Below are the STATISTICS IO and TIME demonstrating the improvement of adding the TVP and indexes:
(3 row(s) affected)
Table ‘CTEIssue’. Scan count 41,592,377, logical reads 137,303,190, physical reads 0, read-ahead reads 0, lob logical reads 0, lob physical reads 0, lob read-ahead reads 0.
Table ‘Worktable’. Scan count 2, logical reads 24,576,797, physical reads 0, read-ahead reads 0, lob logical reads 0, lob physical reads 0, lob read-ahead reads 0.
SQL Server Execution Times: CPU time = 209197ms, elapsed time = 217344ms.
(3 row(s) affected)
Table ‘CTEIssue’. Scan count 4,428,524, logical reads 41,930,102, physical reads 0, read-ahead reads 0, lob logical reads 0, lob physical reads 0, lob read-ahead reads 0.
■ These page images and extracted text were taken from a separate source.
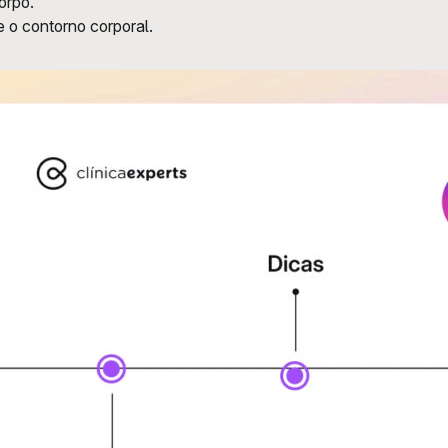
orpo.
e o contorno corporal.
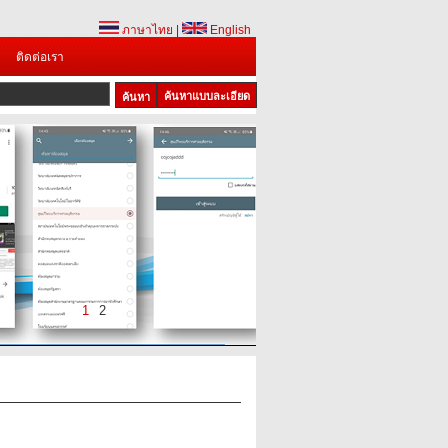
ภาษาไทย
|
English
ติดต่อเรา
ค้นหาแบบละเอียด
1
2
Table ‘Worktable’. Scan count 2, logical reads 24,575,641, physical reads 0, read-ahead reads 0, lob logical reads 0, lob physical reads 0, lob read-ahead reads 0.
Table ‘#6EF57B66’. Scan count 1, logical reads 19,007,602, physical reads 0, read-ahead reads 0, lob logical reads 0, lob physical reads 0, lob read-ahead reads 0.
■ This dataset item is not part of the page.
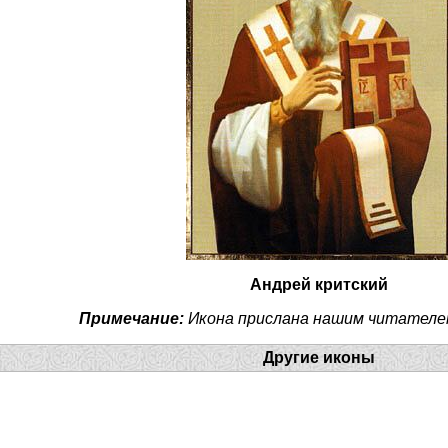
Андрей критский
Примечание:
Икона прислана нашим читателе
Другие иконы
SQL Server Execution Times: CPU time = 143646ms, elapsed time = 151268ms.
Side Note: Table variables do not maintain statistics and are generally not recommended when there are cost-based plan choices that can result in significant performance variability; one would typically leverage a local temporary table in that case. We used a TVP here because the ISV application was creating an IN clause that could reach hundreds of values, and a table variable data type was more robust, and in some cases more efficient.
When we compare the query plans between the CTE and the WHILE loop, we realized that each iteration of the WHILE loop, has the luxury of a different query plan. This is unlike the CTE which only executed against one query plan.
A significant contribution to the long running nature of the CTE query is this portion of the query plan that estimates less than 10 rows on the outer and inner query, but ends up having to iterate through millions of rows on both sides of the query. For a table that only has a few hundred thousand rows, this is a function of the lack of unique join criteria.
The Common Table Expression (CTE) is a powerful syntax in its ability to address the historically challenging objective of recursive queries using T-SQL. It is a natural and often times appropriate syntax when migrating from the CONNECT BY syntax. Recursive CTE queries do have a reliance on the unique parent/child keys in order to get the best performance. If this is not possible to achieve, then a WHILE loop is potentially a much more efficient approach to handling the recursive query.
Our final results completed this frequently run query within 4 seconds from 144 seconds, a 3600% performance improvement!!!